Sunday, October 18, 2009

Whoopty whoop!!

Hey howdy who, Everybody! Guess what? *what?* I've lost 2 INCHES in my GUT FLAB alone!!!! YAY!! I'm still 234.8 lbs. but, I'm sooooo muscly it's like I ate the female body builders president. But, with the good, has to come some bad.

I totally binged like I've never binged before. I TOOK IN 720 EXTRA CALORIES IN ONE DAY. Not cool, y'all. I had to add it up to see how much I'd actually eaten, foolishly hoping that it'd be like, 200 calories or something. After seeing the caloric intake, I just couldn't bear to see the fat intake so I chickened out, and I don't have that information. :( Man, I feel like a failure. The worst part is, it made me that much farther from escaping from my emotional eating disorder whatchamacallit. I binged when I was angry. Not a good thing. I kept venting my frustrations and shoving cookies and potatoe chips down my hatch. I even drank REGULAR soda! I just reached in the fridge and conciously grabbed a regular pop. Oi! This isn't going to be a fun weigh-in tomorrow. I can just see it now, 236.8 lbs. My scale might just break.
Too bad I can't time travel. I totally would, too.

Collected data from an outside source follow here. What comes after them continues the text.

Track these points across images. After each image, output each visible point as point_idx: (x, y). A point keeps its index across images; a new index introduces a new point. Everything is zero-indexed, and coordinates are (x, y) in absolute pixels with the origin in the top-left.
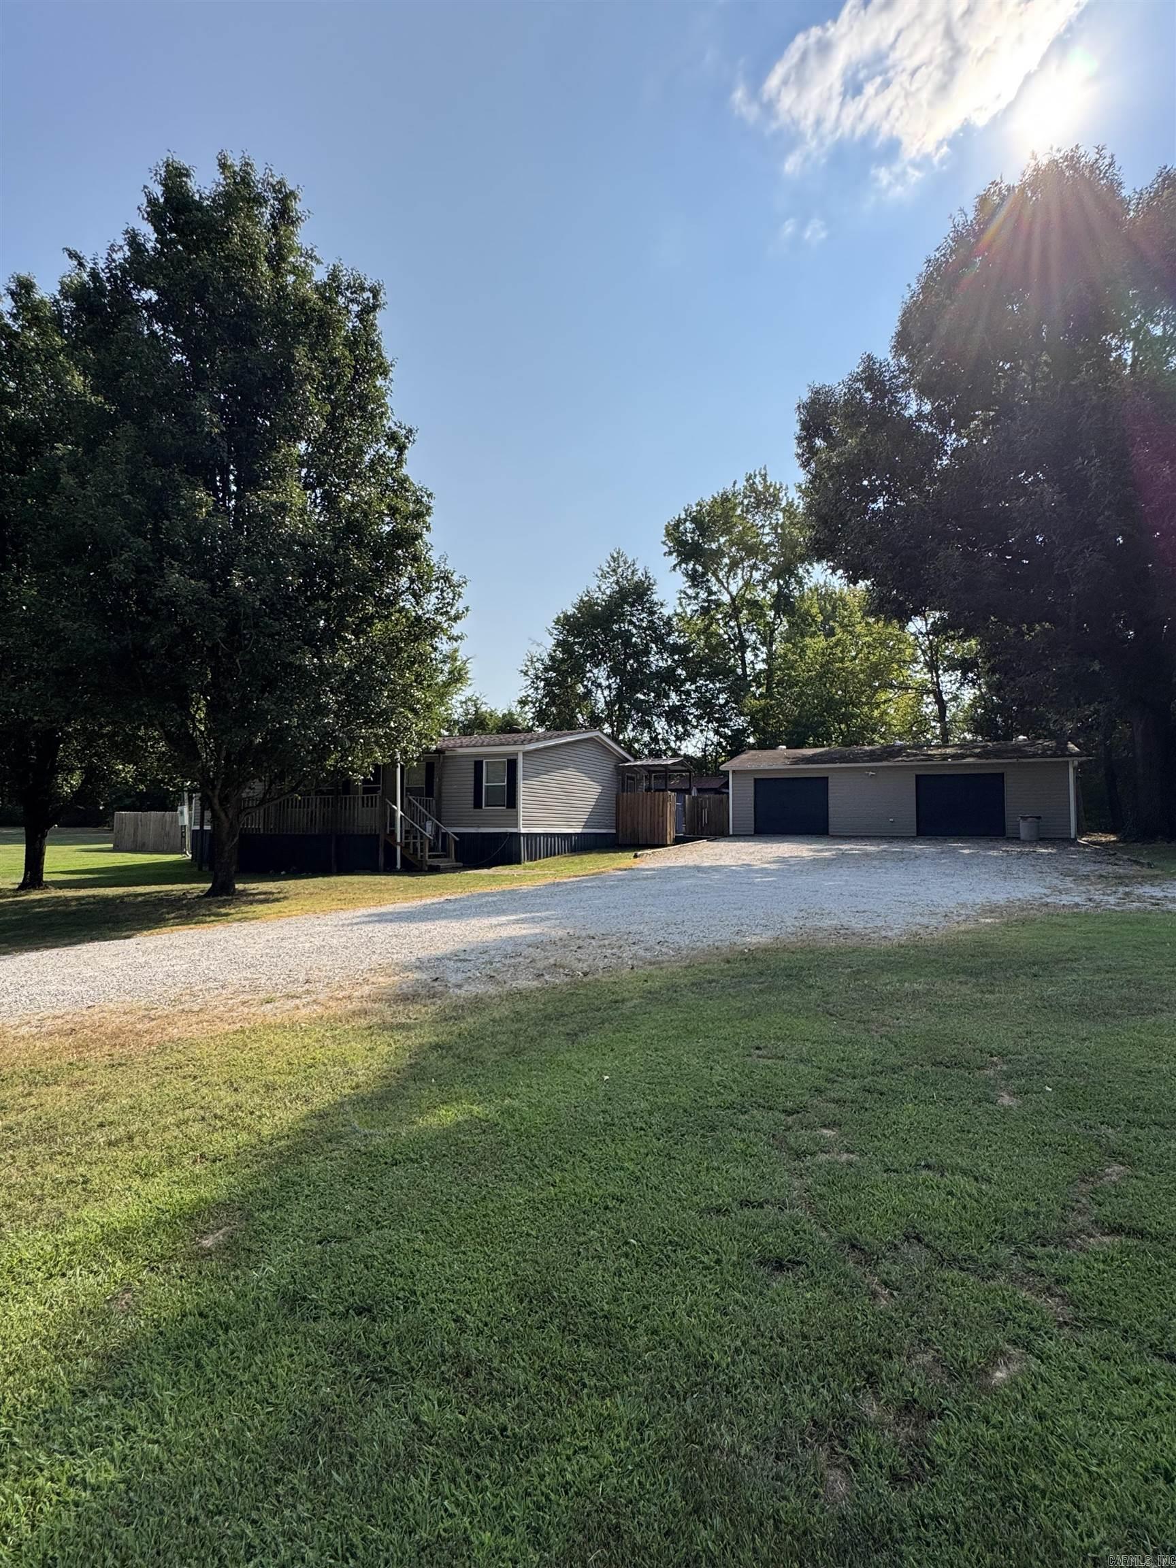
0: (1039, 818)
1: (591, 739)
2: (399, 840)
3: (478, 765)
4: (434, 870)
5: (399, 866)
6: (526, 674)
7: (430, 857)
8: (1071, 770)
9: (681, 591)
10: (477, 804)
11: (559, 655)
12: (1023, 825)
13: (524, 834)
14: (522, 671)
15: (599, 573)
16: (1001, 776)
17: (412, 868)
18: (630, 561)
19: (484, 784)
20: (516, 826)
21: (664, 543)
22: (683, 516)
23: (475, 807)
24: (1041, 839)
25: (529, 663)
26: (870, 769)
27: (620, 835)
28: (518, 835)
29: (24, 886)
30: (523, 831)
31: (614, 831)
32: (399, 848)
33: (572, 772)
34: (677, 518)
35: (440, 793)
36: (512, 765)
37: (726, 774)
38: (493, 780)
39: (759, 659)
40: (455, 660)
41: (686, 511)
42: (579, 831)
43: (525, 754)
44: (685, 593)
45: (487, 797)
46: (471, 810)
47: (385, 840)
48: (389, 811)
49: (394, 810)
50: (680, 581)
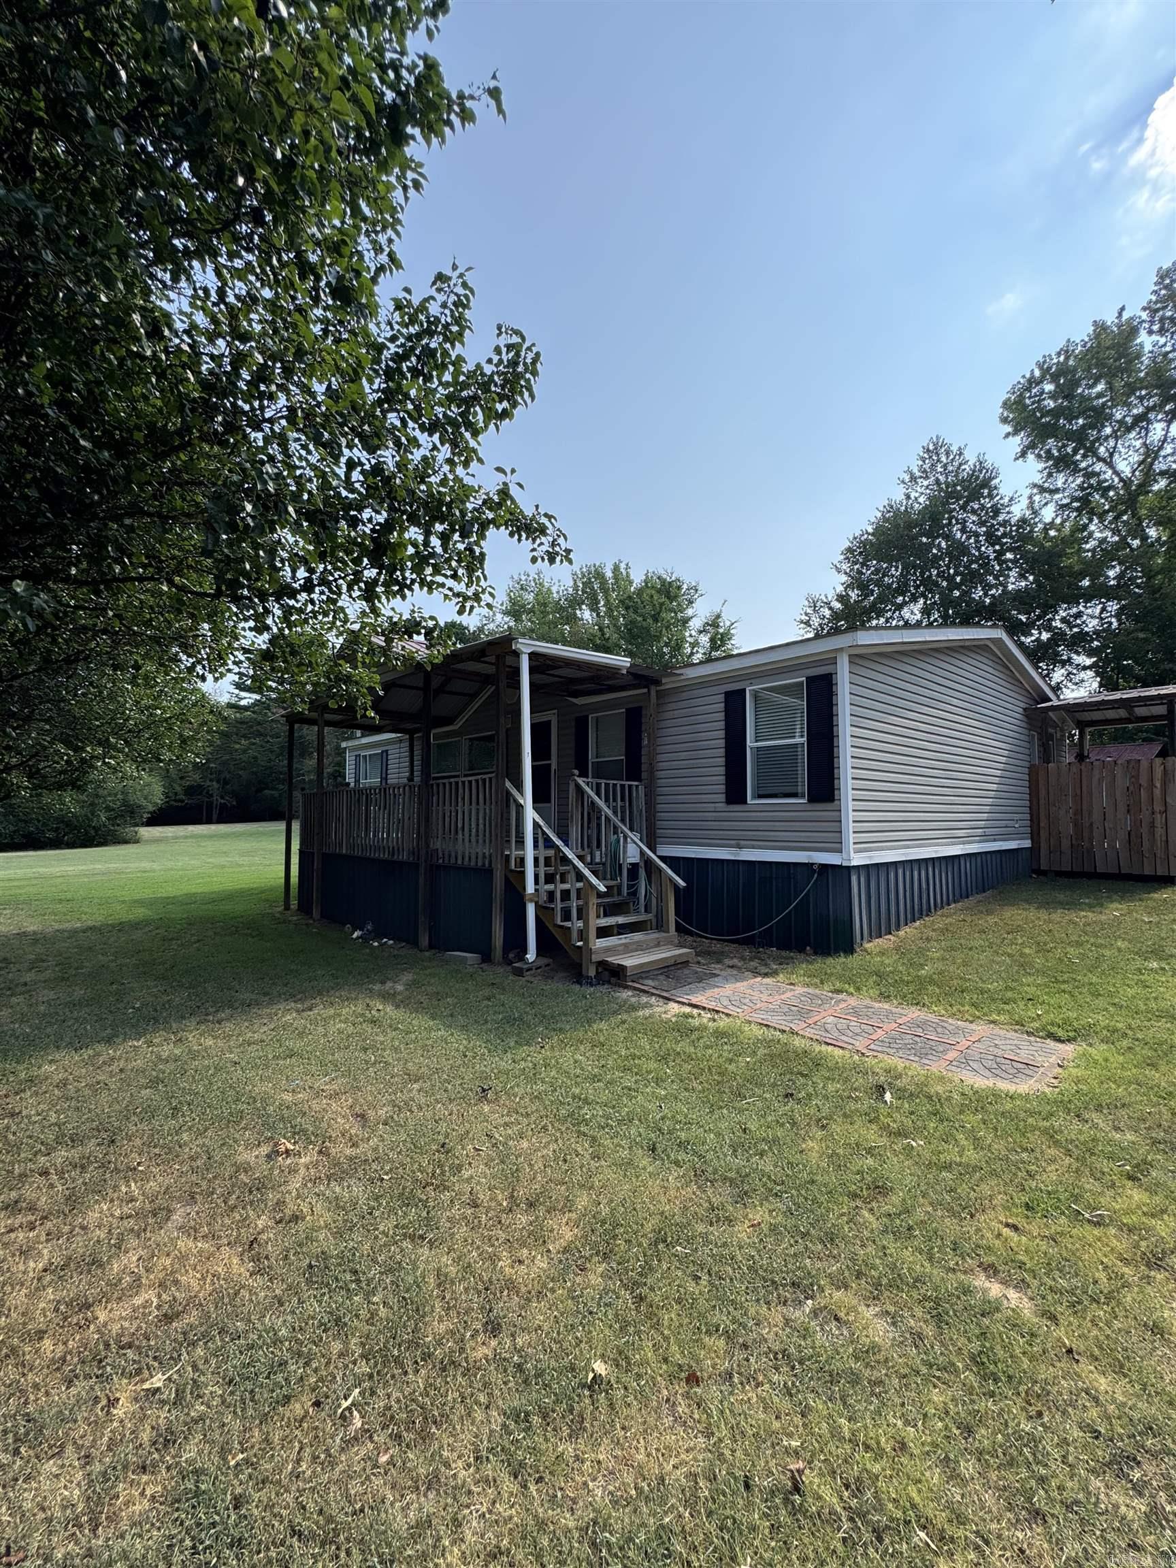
1: (985, 646)
2: (530, 888)
3: (734, 702)
5: (533, 957)
6: (807, 623)
10: (735, 794)
11: (854, 595)
13: (857, 867)
14: (802, 622)
15: (907, 476)
18: (954, 449)
19: (750, 742)
20: (837, 845)
22: (1037, 373)
23: (730, 801)
25: (809, 611)
27: (1043, 852)
28: (844, 872)
30: (857, 860)
31: (1027, 844)
32: (531, 910)
34: (1028, 376)
35: (652, 771)
38: (774, 734)
41: (1042, 365)
45: (758, 776)
46: (722, 806)
47: (508, 884)
48: (508, 808)
49: (520, 808)
50: (1034, 469)
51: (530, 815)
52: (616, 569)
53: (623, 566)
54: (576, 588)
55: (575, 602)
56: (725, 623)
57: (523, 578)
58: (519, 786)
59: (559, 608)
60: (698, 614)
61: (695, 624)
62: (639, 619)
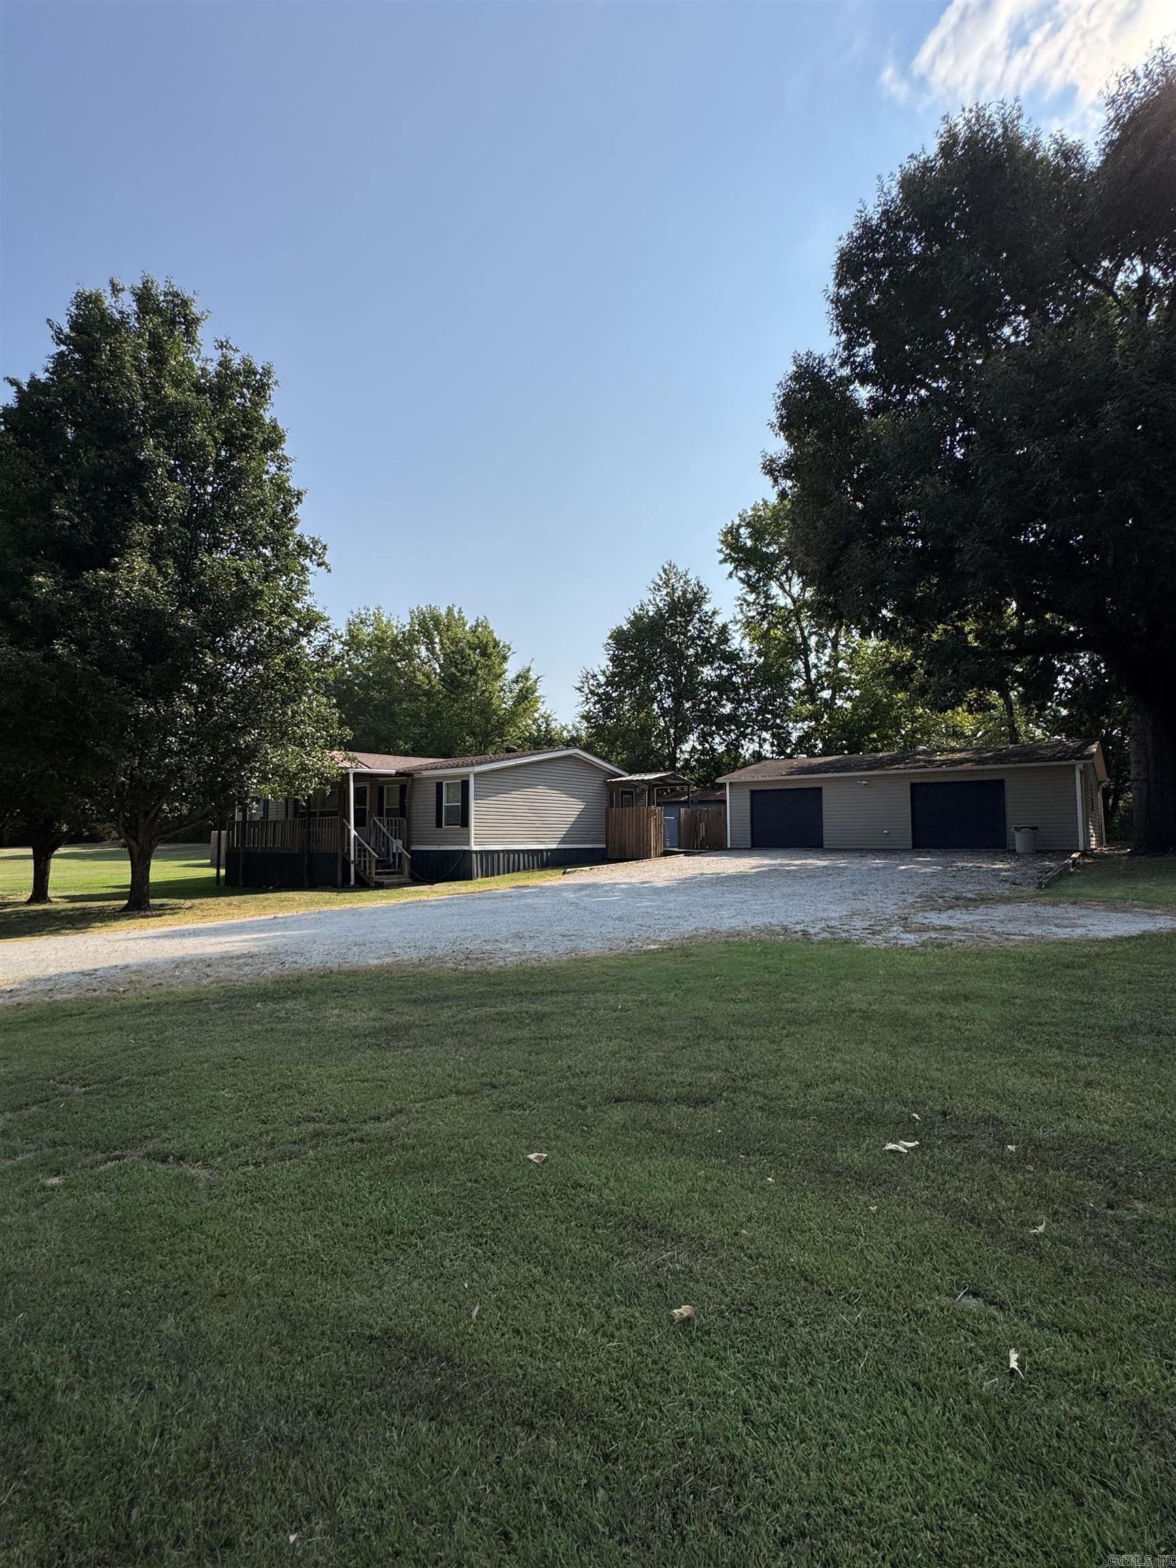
0: (1036, 828)
1: (569, 757)
2: (352, 859)
3: (439, 786)
4: (380, 886)
5: (352, 883)
7: (377, 874)
8: (1078, 774)
9: (739, 598)
10: (439, 824)
12: (1018, 836)
13: (476, 852)
15: (652, 586)
16: (1001, 782)
17: (363, 884)
18: (682, 572)
19: (444, 804)
20: (468, 843)
21: (721, 551)
23: (437, 827)
24: (1039, 851)
26: (862, 778)
27: (609, 849)
28: (470, 852)
29: (30, 901)
30: (475, 848)
31: (604, 846)
32: (352, 866)
33: (541, 789)
34: (730, 525)
35: (410, 812)
36: (465, 785)
37: (723, 786)
38: (450, 801)
39: (823, 662)
40: (527, 679)
41: (740, 516)
42: (554, 846)
43: (477, 775)
44: (745, 600)
45: (447, 817)
46: (434, 828)
47: (344, 858)
48: (344, 830)
49: (349, 830)
50: (737, 588)
51: (353, 833)
52: (450, 610)
53: (456, 610)
54: (412, 625)
55: (411, 639)
56: (533, 675)
57: (363, 612)
58: (349, 822)
59: (396, 644)
60: (512, 669)
61: (510, 675)
62: (458, 674)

Man, Mistakes are the reasons we can't sleep some nights.

Stay Fit, (unlike me)
Sarah

1 comment:

  1. Everyone makes mistakes, so don't beat yourself up over it. It will be ok.

    Next time you feel like binging try chewing gum, go outside and get away from the kitchen, scream into a pillow, or write in a journal what you're upset about. Just do whatever you have to do to stay away from the bad food.

    Today is a new day and a new start. Look in the mirror and tell yourself "I love you"

    Keep your head up, your goal is still reachable.